Portuguese minister faces calls to quit over death of Ukrainian man / Photo from Flickr / EU2018BG Bulgarian Presidency

Portugal's home affairs minister is facing calls to resign amid outrage over the fatal beating of a Ukrainian man by border patrol officers at a detention centre at Lisbon airport in March.

It is alleged that Ihor Homenyuk, after two days in custody following his arrival without a visa and refusal to board a flight home, was beaten and asphyxiated by three officers who tied his arms and legs to restrain him, The Guardian reported.

Prosecutors, who have charged three officers with murder, said that when Homenyuk was on the ground the men "used an extendable baton and kicks to hit the victim in the torso. The offenders left the victim on the ground, cuffed and with his feet tied."

Eduardo Cabrita, the home affairs minister, last week announced the resignation of the head of Portugal's SEF border service as part of a restructuring plan to more clearly separate police and administrative functions in dealing with immigrants. He also agreed to send compensation to the victim's family.
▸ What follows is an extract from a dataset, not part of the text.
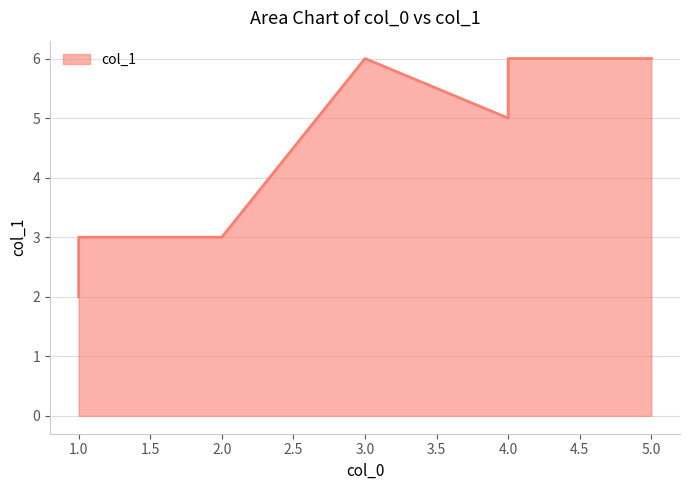

True or false: there are more than 2 points higher than both neighbors.

False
Read alsoPortugal to pay compensation to Ukrainian family for fatal case at Lisbon airportThe opposition have called for Cabrita to go too, claiming he failed to have the incident properly investigated and for six months failed to offer support to Homenyuk's loved ones.

The minister said at a press conference last week that he had talked to the Ukrainian ambassador and extended his condolences to Homenyuk's family. He is due to face questioning by a parliamentary committee on Tuesday.
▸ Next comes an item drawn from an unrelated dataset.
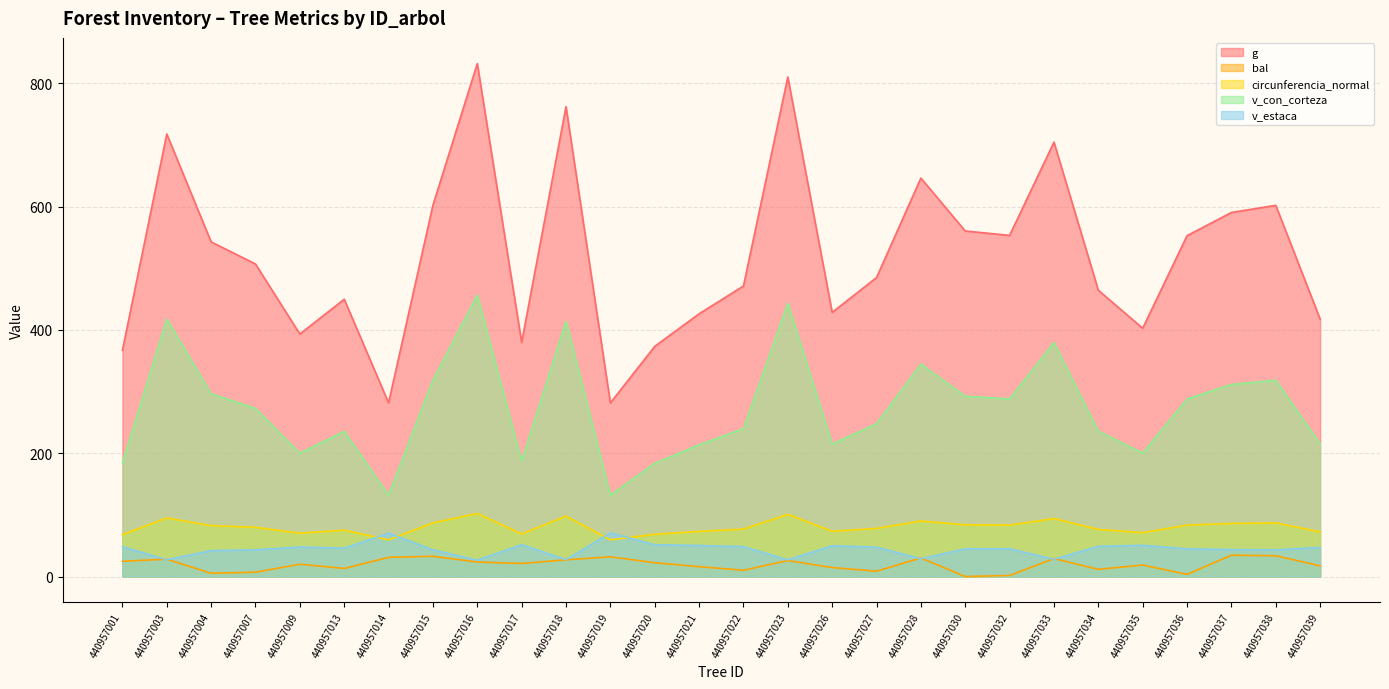

True or false: v_estaca has a value of 43.4 at 440957007.

True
Duarte Marques, an MP with the opposition Social Democrats, said: "It's shameful that the Portuguese government has taken this many months to take this decision and only took it because of media pressure."

A home affairs ministry internal inquiry found that Homenyuk had convulsions a day before his death but SEF officers failed to provide him with epilepsy medicine.
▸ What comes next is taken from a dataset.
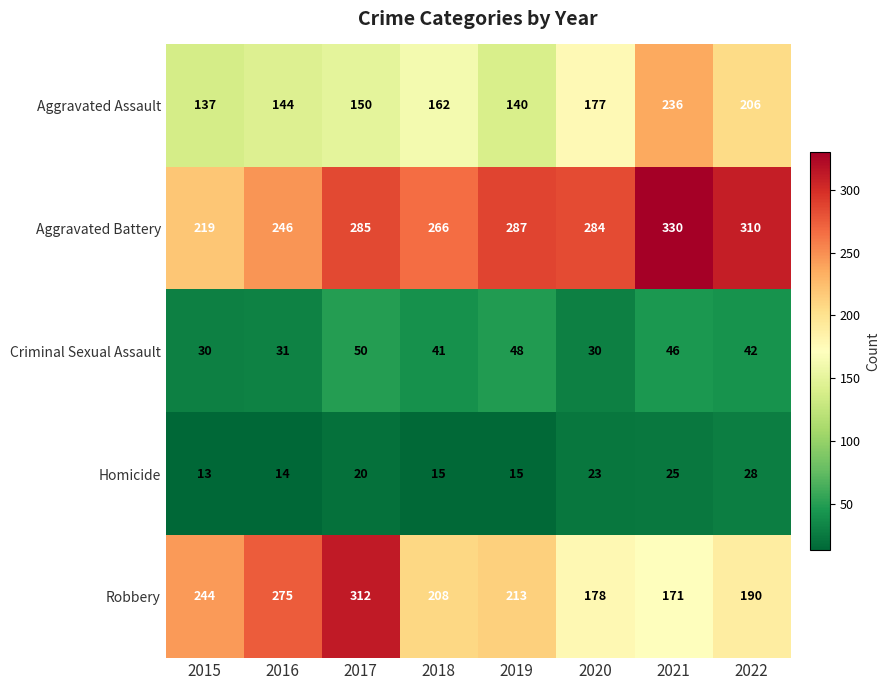

Read the Aggravated Battery value at 2022, to the nearest 5.

310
The report, seen by the Guardian, details how Homenyuk was tied up with tape for more than seven hours without access to food or a bathroom, which led him to go into a "slow asphyxia … which ultimately resulted in his death."

His handcuffs were only removed during CPR, according to the document, and an autopsy revealed bruises, fractured ribs and bootmarks.

According to the report, several other SEF workers including a nurse entered the room several times during the hours when Homenyuk was allegedly beaten, and heard his screams but failed to stop or report the incident. The report concludes that officers "omitted the truth purposely to avoid any criminal or disciplinary action."

The death was initially attributed to a heart attack, but a postmortem examination and a police investigation concluded that the cause of death was "severe traumatic injuries" sustained during the alleged assault, according to the public prosecutor.

Read alsoPortugal's chief border guard quits after Ukrainian traveler's death in custodyCabrita then ordered the internal inquiry and fired the director and sub-director of Lisbon's border management. The airport detention centre underwent what he called "radical change" before it reopened.

Marques said the measures, which included installing panic buttons in holding cells, were not enough to address what he called "structural problems" in SEF's treatment of migrants and the conditions in its detention centres.

"Those who were there and are still there have to go. And if the minister doesn't fire SEF's board, he has to give his own place up," he said.

SEF refused to comment, but the union for SEF workers said in a statement last week that the "problem is not in who works for SEF […] it is absolutely clear that the known circumstances of what happened are in clear contradiction of the usual conduct of SEF officers."

The Portuguese prime minister, António Costa, has said he has "total trust" in Cabrita. The minister himself has said he has a "clear conscience" and full confidence in those now leading SEF.

He said Homenyuk's death was "completely unacceptable and something that goes completely against Portugal's respect for human rights", adding that the country was a "champion in the way it welcomes migrants".

Read alsoPortuguese immigration officers arrested on suspicion of killing Ukrainian – ReutersOksana Homenyuk, the victim's widow, feels differently. She hasn't told her children about the circumstances of their father's death.

"I never thought something like this could happen in a European country, where human rights are above all," she said in an interview with the Portuguese broadcaster SIC. "Every time I hear the word Portugal… I developed a hatred against that country, I can't even say that word. So many people saw him, so many people saw it and nobody helped. I still can't believe it."

Pedro Neto, the director of Amnesty International in Portugal, said Homenyuk's death might be an "isolated case" but reports of torture and mistreatment of immigrants by SEF suggested a systemic problem.

The EU's Committee for the Prevention of Torture has identified "a considerable number of credible allegations of ill-treatment by police officers" in Portugal, which it says are "not infrequent and not the result of a few rogue officers."